Google Knows Its Self-Driving Cars Are ‘Going to Have Worse Days’

Google’s self-driving cars have far more experience than any human on the planet; the fleet is driving as many miles in a single day as a typical American drives in a year. And as we know, the cars are also adding features all the time to help them learn how to drive even better and more like humans.
In fact, Google had recently implemented a capability for its cars to hug the shoulder a bit on Mountain View’s extra-wide right-hand lanes, allowing it to behave a little more like its fellow drivers might. It’s the same reasoning that allows a Google car to break the law to cross a yellow line to get around an improperly parked car, for example.
But there are plenty of examples where Google’s car isn’t human enough. Urmson showed how the car tried to move out of another car’s blind spot on a motorway, but ended up slowing its speed too much in the process, eventually moving into the blind spot of the other car. This is what happened on Valentine’s Day, said Urmson, “our car making an assumption about what the other car was going to do. This what driving is about.”
Even so, Urmson remains confident that Google is a better driver than you. Urmson showed an instance where a bike going the wrong way at night suddenly zoomed through an intersection. The car stopped. But Urmson said he’s watched the footage dozens of times, and he believes the cyclist would probably not have been seen by a human driver. “I am convinced if I was behind the wheel, I would have hit him.”
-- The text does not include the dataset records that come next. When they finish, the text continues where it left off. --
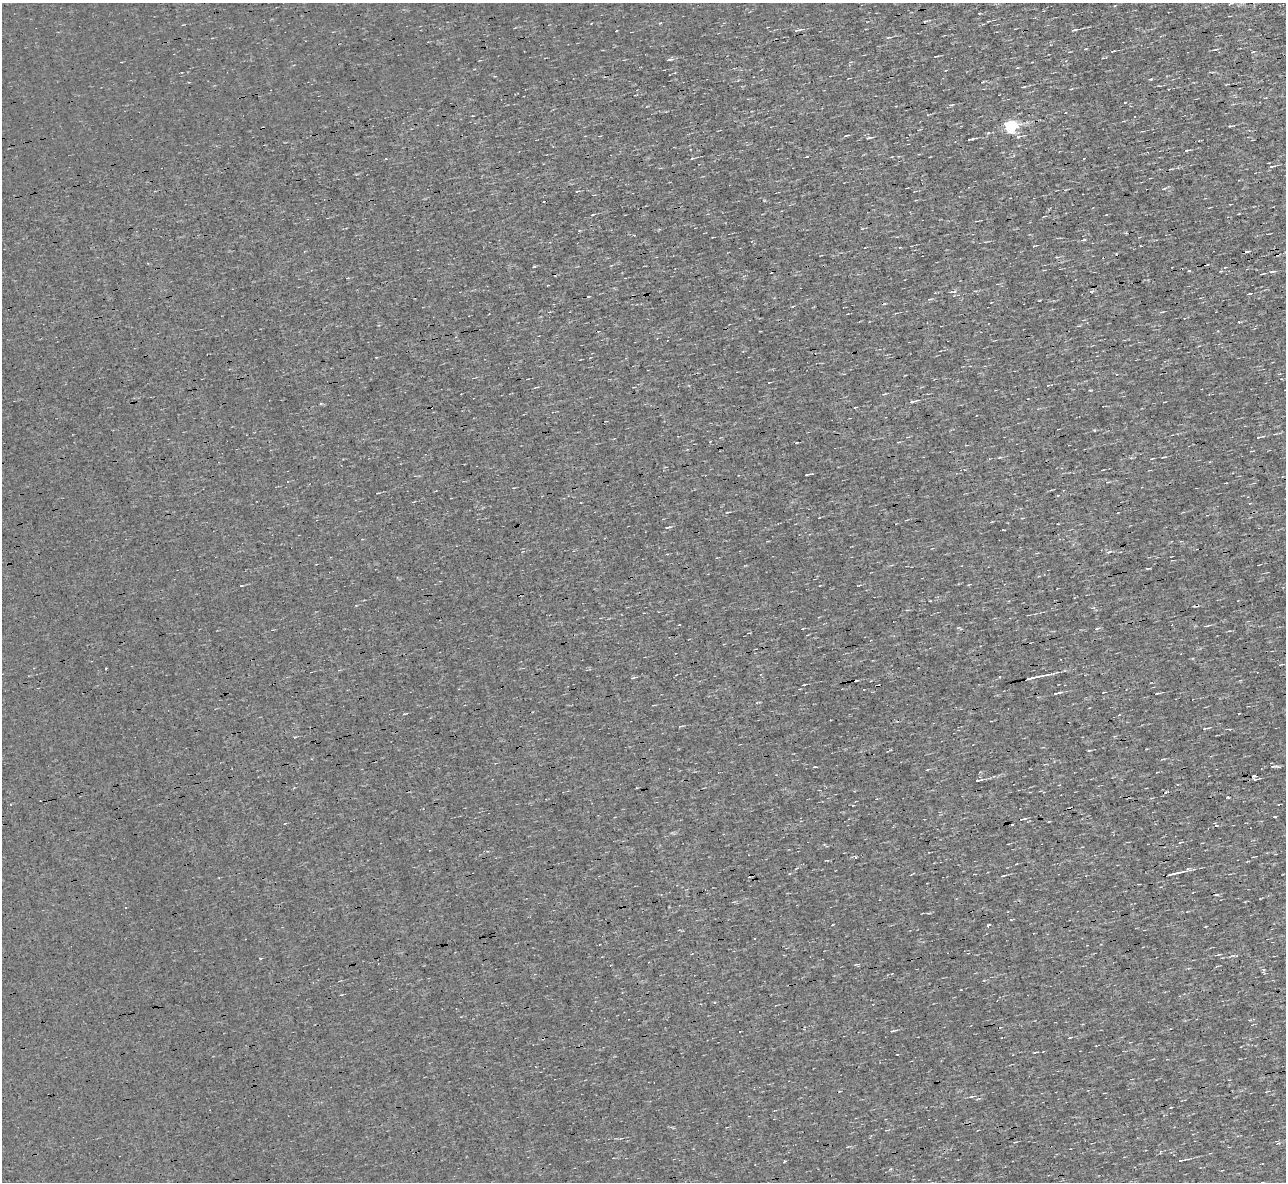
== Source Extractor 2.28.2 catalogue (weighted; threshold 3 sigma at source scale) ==
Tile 10 of 4 x 4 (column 2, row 3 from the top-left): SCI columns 1285-2568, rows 1326-2505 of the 5135 x 5132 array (HDU 1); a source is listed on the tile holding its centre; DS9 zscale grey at full resolution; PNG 1288 x 1184 px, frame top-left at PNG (2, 3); no overlay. Shown black and unused: <1% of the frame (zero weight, under 3 of 4 exposures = <1% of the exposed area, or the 3 px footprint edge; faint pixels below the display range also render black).
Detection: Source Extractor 2.28.2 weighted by HDU 2 'WHT'; one run over the whole footprint, this tile lists its part. Background 0.00167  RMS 0.043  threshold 0.195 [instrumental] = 3 sigma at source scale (4.5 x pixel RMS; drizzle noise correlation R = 1.50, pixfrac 1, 0.05/0.05 arcsec/px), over >= 5 px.
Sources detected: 96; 7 cosmic-ray / hot-pixel residue — not listed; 2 inside a brighter listed object's ellipse — not listed separately; the other 87 listed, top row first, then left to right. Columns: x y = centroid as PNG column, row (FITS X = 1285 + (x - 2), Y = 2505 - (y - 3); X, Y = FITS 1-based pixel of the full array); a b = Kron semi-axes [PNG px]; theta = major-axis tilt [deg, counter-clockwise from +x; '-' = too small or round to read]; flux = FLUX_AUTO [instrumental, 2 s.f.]
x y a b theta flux
979 13 3 2 - 4
925 21 6 2 -3 4.2
988 21 4 3 - 4.4
798 30 9 2 10 11
1074 30 6 2 12 9.3
616 31 3 2 - 2.7
889 37 8 3 10 6.5
1113 51 4 2 - 7.6
1253 52 4 3 - 3.9
936 56 6 2 12 4.1
669 59 9 3 8 8.1
1017 68 4 3 - 3.7
1023 87 5 2 - 5.1
1071 89 4 3 - 3.8
950 105 6 4 0 6
1231 126 7 3 8 6.1
1010 127 6 5 - 750
846 136 9 3 16 6.2
1018 136 8 4 19 11
868 138 7 3 10 6.6
971 139 5 2 - 7.3
1187 150 6 3 10 6.5
692 158 3 3 - 5.8
1272 166 6 2 6 7.2
1164 189 5 3 - 4.8
577 191 5 2 - 3.4
593 214 4 2 - 3.6
1084 239 3 3 - 13
1035 245 4 2 - 3.8
1248 251 7 3 4 7
534 266 4 3 - 3.4
1225 267 4 4 - 4.7
1189 271 4 2 - 4.5
1272 272 8 3 2 8.1
1263 274 6 2 11 4.2
954 292 5 3 - 16
1249 294 4 2 - 5.6
930 299 6 3 1 5.7
1162 312 5 3 - 4.8
896 313 4 3 - 3.6
1239 322 3 2 - 4.9
1217 331 3 3 - 4.5
884 394 6 2 6 4.8
913 401 10 3 15 11
855 407 3 2 - 4.8
1259 437 6 2 12 4.1
1164 457 5 2 - 4.2
999 458 5 3 - 4.1
1152 458 5 2 - 3.3
965 470 4 3 - 3.7
807 474 6 3 9 5.1
1004 530 4 2 - 4.1
1109 551 6 3 28 7.1
930 601 3 2 - 3
1092 608 7 2 6 4.2
1207 626 8 2 11 5.2
959 628 9 3 -28 5.8
999 677 3 2 - 3.3
633 678 7 3 20 5.8
1032 678 16 3 12 35
804 685 3 2 - 3.5
1104 692 4 2 - 3.8
1057 693 11 3 13 12
1157 693 7 2 8 6
404 714 4 2 - 3.7
680 726 7 3 5 4.2
1205 728 7 2 9 6.4
1162 759 7 3 11 5
1254 776 4 3 - 45
978 780 9 3 11 9.5
1228 797 4 3 - 4.4
1216 825 4 2 - 4.3
1180 842 6 2 14 3.5
1177 873 25 3 15 24
1003 876 7 3 15 5.9
125 907 3 3 - 7.8
833 924 2 2 - 3.4
988 925 3 2 - 35
1218 955 5 3 - 4.2
260 958 3 3 - 11
856 964 6 3 20 4.7
740 1031 3 2 - 6.5
893 1031 8 3 15 7.1
1070 1037 4 2 - 3.9
971 1097 7 3 12 7.3
1182 1160 13 3 10 13
784 1161 3 2 - 6.9
Unlisted compact peaks at least as high as the median listed source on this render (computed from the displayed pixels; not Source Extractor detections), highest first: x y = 1151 79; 1094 430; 1275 817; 1274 766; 856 857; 1090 390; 1264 970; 1089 750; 797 443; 1147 569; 669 527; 660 23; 890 1169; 295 737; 807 156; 927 770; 1011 920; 1027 122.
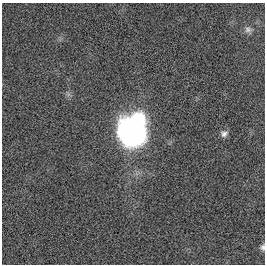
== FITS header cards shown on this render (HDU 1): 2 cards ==
NAXIS1  =                  263
NAXIS2  =                  262

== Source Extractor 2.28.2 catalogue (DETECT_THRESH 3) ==
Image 263 x 262 px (HDU 1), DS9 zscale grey, 1 PNG px = 1 image px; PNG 267 x 266 px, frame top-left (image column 1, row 262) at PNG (2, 3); no overlay
Background 0.0038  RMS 0.061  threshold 0.182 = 3 sigma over >= 5 px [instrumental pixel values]
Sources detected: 4; all 4 listed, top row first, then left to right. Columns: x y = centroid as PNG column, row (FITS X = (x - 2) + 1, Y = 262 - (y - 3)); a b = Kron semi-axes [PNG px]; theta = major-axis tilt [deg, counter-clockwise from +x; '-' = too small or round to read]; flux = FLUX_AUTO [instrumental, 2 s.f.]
Urmson acknowledged that if you read about self-driving cars you might believe they’ll be here in three years or 30 years, and the answer is both. The way the tech will roll out is most likely in the way Google has rolled out the technology: First motorway driving (which is easier), then boulevard driving, and then the more complicated, active urban streets.
“It’s too important not to move forward with the technology. “I know that the net benefit will be better for society.”